Anton van de Putte (Royal Belgian Institute of Natural Sciences, Belgium) from the Trophic Interactions working group then enlightened us on the development of SCAR Southern Ocean Diet and Energetics Database (https://data.aad.gov.au/trophic/). This SCAR (EG-BAMM and Antarctic Biodiversity Informatics, EG-ABI) product contains information on the diet and energy flow for Southern Ocean species and ecosystems that is vital to a broad range of Antarctic and Southern Ocean biological and ecological studies.

The SCAR Health Monitoring Working Group aims to strengthen relationships within the Antarctic wildlife disease research community to work together on polar wildlife health. The group is currently working with EG-BAMM and Expert Group on Human Biology and Medicine (EG-HBM) members to develop protocols for mass mortality events of wildlife to be endorsed by SCAR and submitted to the Committee of Environmental Protection of the Antarctic Treaty through the Standing Committee on the Antarctic Treat System (SCATS). Andreas Barbosa (Spanish National Research Council, Spain) reported that after a successful workshop at Polar2018 a future workshop on methodology to study disease and health status in Antarctica is in planning. Clive McMahon (Sydney Institute for Marine Science, Australia) discussed new project assessing health of elephant seals across multiple Antarctic bases using blood samples and tagging.

The Retrospective Antarctic Animal Tracking Database (RAATD) is a multi-species assessment of Antarctic top predators to identify areas of ecological importance and an important SCAR product. Mark Hindell recounted on RAATDs latest activities, revealing that to date it has collated data from 79 contributors from 46 institutions, resulting in 4060 tracks over 3 million location fixes from Southern Ocean predators.

Susan Gallon (French Agency for Biodiversity, France) invited interested researchers to the Important Marine Mammal Area (IMMA) Southern Ocean Workshop, which will take place in Brest, France from 15th to 19th October 2018 (marinemammalhabitat.org). This meeting falls within an IUCN task force bringing together Marine Conservation and Management initiatives, which can utilise products of the IMMA Process.

Meagan Dewar (Federation University, Australia) gave a short presentation highlighting the Oxford Nanopore MinION, which is a small, cost effective device used for real-time processing for DNA and RNA sequencing, and its applicability to predator research in remote settings.
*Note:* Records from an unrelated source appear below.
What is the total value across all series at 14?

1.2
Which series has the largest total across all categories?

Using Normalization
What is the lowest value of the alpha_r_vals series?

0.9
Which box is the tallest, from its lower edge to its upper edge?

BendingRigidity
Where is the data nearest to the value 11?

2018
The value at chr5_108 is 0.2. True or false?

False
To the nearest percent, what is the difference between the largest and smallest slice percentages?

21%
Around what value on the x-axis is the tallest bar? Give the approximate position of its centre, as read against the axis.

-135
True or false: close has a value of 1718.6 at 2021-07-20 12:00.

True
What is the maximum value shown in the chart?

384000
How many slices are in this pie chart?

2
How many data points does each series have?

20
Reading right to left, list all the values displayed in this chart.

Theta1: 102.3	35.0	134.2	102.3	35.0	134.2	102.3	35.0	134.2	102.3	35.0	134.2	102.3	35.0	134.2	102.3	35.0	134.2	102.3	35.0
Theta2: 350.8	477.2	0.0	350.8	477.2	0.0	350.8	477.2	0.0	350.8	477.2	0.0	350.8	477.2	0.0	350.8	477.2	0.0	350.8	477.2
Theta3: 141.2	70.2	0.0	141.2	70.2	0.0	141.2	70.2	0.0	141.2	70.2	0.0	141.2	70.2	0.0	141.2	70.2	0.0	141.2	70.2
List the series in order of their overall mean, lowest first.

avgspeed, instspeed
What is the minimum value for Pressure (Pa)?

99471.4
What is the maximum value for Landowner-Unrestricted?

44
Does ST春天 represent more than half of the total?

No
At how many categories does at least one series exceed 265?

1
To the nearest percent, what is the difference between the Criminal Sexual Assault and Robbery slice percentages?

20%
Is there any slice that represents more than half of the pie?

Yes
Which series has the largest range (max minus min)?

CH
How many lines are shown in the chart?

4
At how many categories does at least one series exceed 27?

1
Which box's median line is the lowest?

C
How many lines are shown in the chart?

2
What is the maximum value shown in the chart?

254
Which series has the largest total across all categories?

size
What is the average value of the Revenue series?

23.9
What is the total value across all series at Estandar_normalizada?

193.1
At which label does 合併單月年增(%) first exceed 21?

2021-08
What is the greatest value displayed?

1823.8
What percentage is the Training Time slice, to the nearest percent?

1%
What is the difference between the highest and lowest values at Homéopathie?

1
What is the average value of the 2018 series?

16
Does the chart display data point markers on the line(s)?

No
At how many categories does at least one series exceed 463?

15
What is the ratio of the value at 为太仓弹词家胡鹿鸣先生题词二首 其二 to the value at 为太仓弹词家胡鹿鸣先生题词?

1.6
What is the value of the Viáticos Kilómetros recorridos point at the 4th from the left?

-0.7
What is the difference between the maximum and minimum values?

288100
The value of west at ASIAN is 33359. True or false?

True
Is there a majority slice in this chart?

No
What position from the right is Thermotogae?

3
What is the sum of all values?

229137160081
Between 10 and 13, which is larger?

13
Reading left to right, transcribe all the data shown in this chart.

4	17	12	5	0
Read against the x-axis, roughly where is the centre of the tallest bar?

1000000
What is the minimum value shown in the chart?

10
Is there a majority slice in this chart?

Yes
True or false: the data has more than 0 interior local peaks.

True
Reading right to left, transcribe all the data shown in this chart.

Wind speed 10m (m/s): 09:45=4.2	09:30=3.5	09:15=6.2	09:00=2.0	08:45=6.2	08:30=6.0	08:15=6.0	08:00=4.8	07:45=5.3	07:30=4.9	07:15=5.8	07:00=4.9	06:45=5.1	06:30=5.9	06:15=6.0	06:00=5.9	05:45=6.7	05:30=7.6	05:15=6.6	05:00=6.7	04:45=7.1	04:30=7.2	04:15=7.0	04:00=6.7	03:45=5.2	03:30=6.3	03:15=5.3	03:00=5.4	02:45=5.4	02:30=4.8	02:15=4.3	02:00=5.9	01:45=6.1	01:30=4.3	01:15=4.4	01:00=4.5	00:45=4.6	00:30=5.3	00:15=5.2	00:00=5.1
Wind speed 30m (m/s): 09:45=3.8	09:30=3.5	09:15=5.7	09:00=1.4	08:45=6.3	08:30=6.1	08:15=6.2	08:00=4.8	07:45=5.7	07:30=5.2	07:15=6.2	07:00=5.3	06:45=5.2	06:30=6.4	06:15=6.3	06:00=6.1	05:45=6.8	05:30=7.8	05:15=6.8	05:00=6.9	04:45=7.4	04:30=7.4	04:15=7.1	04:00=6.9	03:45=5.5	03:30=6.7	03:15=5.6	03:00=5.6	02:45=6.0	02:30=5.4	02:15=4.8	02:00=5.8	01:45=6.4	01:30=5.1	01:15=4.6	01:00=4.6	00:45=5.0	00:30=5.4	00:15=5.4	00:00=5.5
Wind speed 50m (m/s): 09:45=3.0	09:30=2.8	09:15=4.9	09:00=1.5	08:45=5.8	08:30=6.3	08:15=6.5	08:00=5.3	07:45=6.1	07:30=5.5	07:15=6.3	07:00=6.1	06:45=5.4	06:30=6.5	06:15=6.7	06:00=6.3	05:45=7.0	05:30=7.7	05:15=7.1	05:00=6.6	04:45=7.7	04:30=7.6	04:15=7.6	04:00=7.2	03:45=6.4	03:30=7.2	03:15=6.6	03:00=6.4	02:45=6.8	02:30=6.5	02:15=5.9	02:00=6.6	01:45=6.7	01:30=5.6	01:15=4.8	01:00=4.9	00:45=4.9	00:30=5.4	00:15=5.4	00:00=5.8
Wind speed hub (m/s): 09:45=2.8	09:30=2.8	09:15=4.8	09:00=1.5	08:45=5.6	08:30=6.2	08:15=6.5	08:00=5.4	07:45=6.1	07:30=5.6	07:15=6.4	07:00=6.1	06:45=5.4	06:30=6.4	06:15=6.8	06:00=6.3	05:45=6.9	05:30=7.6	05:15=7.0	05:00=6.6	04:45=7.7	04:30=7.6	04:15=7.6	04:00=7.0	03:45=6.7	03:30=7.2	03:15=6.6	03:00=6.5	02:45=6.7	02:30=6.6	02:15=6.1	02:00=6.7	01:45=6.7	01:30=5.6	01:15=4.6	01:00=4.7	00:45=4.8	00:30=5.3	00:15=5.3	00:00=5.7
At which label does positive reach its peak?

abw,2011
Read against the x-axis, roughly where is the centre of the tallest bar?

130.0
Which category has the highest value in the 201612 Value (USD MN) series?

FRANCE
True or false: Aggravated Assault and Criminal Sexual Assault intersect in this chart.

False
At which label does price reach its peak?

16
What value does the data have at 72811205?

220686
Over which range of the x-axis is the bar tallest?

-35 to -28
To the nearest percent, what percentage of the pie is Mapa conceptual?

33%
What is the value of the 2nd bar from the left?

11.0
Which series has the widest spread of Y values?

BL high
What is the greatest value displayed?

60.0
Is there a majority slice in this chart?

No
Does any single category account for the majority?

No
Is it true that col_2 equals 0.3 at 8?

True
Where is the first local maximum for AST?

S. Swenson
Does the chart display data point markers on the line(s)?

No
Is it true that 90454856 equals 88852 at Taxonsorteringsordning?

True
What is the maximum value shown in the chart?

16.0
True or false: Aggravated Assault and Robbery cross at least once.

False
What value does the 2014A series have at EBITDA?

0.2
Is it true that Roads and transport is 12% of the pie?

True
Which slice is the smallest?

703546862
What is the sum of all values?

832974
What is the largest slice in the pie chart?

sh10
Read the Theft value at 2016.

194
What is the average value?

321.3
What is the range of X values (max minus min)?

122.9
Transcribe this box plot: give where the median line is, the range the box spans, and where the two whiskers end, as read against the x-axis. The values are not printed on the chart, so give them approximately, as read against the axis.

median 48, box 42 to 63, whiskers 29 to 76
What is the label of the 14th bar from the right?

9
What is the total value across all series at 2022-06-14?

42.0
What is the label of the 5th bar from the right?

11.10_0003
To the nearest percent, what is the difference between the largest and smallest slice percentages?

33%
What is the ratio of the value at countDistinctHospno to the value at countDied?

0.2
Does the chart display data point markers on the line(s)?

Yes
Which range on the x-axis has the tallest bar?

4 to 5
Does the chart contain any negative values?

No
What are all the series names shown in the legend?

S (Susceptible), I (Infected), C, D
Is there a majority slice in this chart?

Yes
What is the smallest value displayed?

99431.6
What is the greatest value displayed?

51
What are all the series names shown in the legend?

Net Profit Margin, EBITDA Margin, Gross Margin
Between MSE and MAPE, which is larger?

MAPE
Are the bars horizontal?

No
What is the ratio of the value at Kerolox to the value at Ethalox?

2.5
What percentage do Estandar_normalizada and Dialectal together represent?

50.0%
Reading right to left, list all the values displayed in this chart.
Prior to wrapping up, the meeting participants went on to propose four new working groups (WGs) recommended for scoping documents including:

  • Functional Response: a quantitative assessment of predator-prey interactions
  • Tag Resights: focussing on collation and integration of tag resightings
  • Demographic Synthesis to identify status and trends
  • Cetacean working group to summarize Southern Ocean research and highlight gaps in knowledge

The future of the proposed working groups looks bright with early career researchers well represented in all groups.

EG-BAMM welcomes new members to all meetings and encourages early career researcher participation in meetings and working groups. The next meeting is scheduled for the 2020 SCAR Conference in Hobart. At the meeting in 2020, new leadership roles will be determined for the upcoming eight years, including Chief, Deputy, and Secretary roles. See you there!